My career working in entertainment and for conventions expos flourished when I moved to Los Angeles. I was living my dream as an assistant manager at Dan Owens Mgmt. While doing my best to stay afloat with my work, my chronic illness flared up and my health took a severe unexpected dive. I was living the double life chronically ill people are intimately familiar with, giving every ounce of themselves to feign “normal” at work, whereas at home I was completely catatonic with pain. As I lay in bed immobile, I felt the presence of my night stand so covered in pill bottles, I couldn't even see the top, taunting me. I was reminded of the snake in my bag. 

During this time, I got kicked out of my Aunt’s home in LA. A stringent, God fearing, Sunday school teaching woman, she viewed my inability to keep my room to her standards as disrespecting her home. Even as I was being taken to the ER (again) for my head pain, she told me to pack my bags and be on my way. “Not in her house. I thought I was getting an adult, not a child”. This end-of-the-line behavior is not an anomaly in Black culture. It’s another example of the misinformed reality many Black families face surrounding the true nature of chronic pain, invisible illness, and what it all looks like up close and personal. Not pretty. 
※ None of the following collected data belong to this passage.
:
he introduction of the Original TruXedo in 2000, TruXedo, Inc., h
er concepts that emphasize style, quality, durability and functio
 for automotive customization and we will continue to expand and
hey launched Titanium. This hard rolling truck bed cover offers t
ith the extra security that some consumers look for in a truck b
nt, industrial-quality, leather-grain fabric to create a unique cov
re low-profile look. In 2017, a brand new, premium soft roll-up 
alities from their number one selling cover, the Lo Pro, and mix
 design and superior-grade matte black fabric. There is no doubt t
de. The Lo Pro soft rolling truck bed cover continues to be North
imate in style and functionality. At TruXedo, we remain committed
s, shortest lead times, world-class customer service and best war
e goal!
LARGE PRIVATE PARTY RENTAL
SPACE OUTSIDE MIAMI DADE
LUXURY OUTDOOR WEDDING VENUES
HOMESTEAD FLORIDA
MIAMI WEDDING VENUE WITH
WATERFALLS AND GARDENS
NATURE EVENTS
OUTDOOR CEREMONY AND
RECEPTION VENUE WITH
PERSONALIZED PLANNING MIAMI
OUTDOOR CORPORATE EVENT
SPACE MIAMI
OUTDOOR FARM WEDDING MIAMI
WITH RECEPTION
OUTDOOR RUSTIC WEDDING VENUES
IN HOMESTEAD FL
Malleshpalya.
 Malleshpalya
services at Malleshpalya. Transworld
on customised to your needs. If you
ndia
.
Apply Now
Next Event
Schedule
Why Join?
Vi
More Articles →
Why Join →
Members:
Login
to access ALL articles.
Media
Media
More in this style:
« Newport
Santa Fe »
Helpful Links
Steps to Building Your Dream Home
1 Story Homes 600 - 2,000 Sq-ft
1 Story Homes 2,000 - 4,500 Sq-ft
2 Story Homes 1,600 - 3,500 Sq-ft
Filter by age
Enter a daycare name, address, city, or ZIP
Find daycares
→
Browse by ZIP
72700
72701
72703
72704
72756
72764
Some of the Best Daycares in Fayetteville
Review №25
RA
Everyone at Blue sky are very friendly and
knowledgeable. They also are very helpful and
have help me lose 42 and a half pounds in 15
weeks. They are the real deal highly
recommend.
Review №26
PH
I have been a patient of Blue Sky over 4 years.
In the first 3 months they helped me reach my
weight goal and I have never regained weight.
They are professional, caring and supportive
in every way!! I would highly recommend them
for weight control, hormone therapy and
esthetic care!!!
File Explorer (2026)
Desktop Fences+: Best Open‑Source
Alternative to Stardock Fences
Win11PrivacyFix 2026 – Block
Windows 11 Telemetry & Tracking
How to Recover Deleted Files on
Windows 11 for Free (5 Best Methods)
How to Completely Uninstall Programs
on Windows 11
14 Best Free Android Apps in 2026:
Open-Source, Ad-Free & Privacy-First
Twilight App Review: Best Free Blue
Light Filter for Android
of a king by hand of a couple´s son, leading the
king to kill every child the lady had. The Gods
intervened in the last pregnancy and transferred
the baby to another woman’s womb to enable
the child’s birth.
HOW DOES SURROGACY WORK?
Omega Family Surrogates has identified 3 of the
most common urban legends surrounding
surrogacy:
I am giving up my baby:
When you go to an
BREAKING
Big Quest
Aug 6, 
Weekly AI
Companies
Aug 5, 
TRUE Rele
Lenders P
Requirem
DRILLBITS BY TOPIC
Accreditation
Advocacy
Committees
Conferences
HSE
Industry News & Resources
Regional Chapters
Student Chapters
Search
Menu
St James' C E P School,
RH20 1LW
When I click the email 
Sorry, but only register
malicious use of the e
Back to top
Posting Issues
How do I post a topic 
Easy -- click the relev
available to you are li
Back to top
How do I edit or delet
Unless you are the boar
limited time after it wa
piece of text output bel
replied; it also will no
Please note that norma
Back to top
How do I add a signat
I was living the double life chronically ill people are intimately familiar with.

While working my other job as a model for Elhoffer Designs, I was asked to join them for an amazing weekend working at SanDiego Comic Con. However, now 27, I knew my Rx bottle was not a welcome accessory to my magical weekends, or any weekend for that matter. It was quite the opposite: a sobering, ugly representation of muggle life, remaining ever at my side. 

That weekend, amidst the familiar yet otherworldly stillness that only comes with early vendor-only convention hall access, much akin to walking through an empty school during the evenings, I began to question something. I could get beautiful custom artwork from an artist at their stall. I could find a vendor selling mouse pads with giant boobs as the wrist cushion. I could find body pillows with hot anime folx on them, exquisite washi tape for my planner, and even a pin shaped like a peach that said “America’s Ass” on it. The options really were limitless. Why then, could I not find the one product that caters to me? Magically inspired pill cases? As the age old adage goes, “Make it make sense!”

It was in that moment that my career had come full circle and smacked me right in the face. The answer to my own Rx woes had been surrounding me, and influencing me all along. It was then, surrounded by vendor stalls and merch galore, I decided to create a pill case & wellness company that would speak to those with chronic, mental, and invisible illness with the express purpose of creating beautiful options for them. My company Crystal Case was established in 2020.  

In 2013, I attended Anime Central dressed up as Lumpy Space Princess from Adventure Time. Before the "Origins Of The Magical Girl" panel, I popped to the bathroom. The usual scene lay in front of me; a tentacle poked out from under a stall, a TARDIS sitting in the corner, and someone cursing at the sink after having dropped their eyelash down the sink hole. What I didn't expect was to see a girl in the corner, crying. I approached her and asked what was wrong. She told me she was overwhelmed. She wanted to be there, but her panic disorder was kicking into full gear, whether she liked where she was or not. Then she hesitantly took her Rx out of her bag, and dry swallowed a pill like a boss. 

I think back to that evening in the bathroom with that girl. I think about what she must have been going through and how her convention experience was dampened. I am making Crystal Case for her. I'm making it for people like us. Imaginative creatives. Good people doing their best to live their best life. And especially, I’m making Crystal Case for people who, given the complexity of their lives, and the hurdles they already face, really, really don’t need the added stress of snakes rattling around within the darkness of their bag.